* [Task goal]:
Each entry below must be given again word for word, with no pictures.

Saved data entries:
-- Opening Marker --

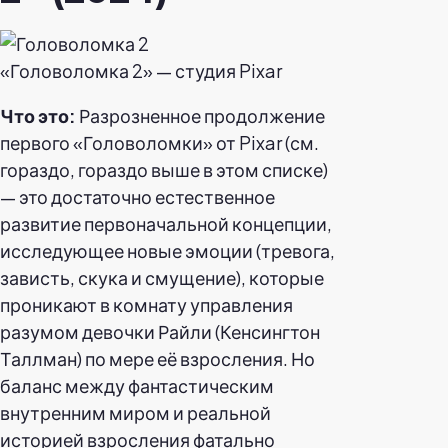
«Головоломка 2» — студия Pixar
Что это:
Разрозненное продолжение
первого «Головоломки» от Pixar (см.
гораздо, гораздо выше в этом списке)
— это достаточно естественное
развитие первоначальной концепции,
исследующее новые эмоции (тревога,
зависть, скука и смущение), которые
проникают в комнату управления
разумом девочки Райли (Кенсингтон
Таллман) по мере её взросления. Но
баланс между фантастическим
внутренним миром и реальной
историей взросления фатально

-- Closing Marker --

* [Your response]:
«Головоломка 2» — студия Pixar
Что это:
Разрозненное продолжение
первого «Головоломки» от Pixar (см.
гораздо, гораздо выше в этом списке)
— это достаточно естественное
развитие первоначальной концепции,
исследующее новые эмоции (тревога,
зависть, скука и смущение), которые
проникают в комнату управления
разумом девочки Райли (Кенсингтон
Таллман) по мере её взросления. Но
баланс между фантастическим
внутренним миром и реальной
историей взросления фатально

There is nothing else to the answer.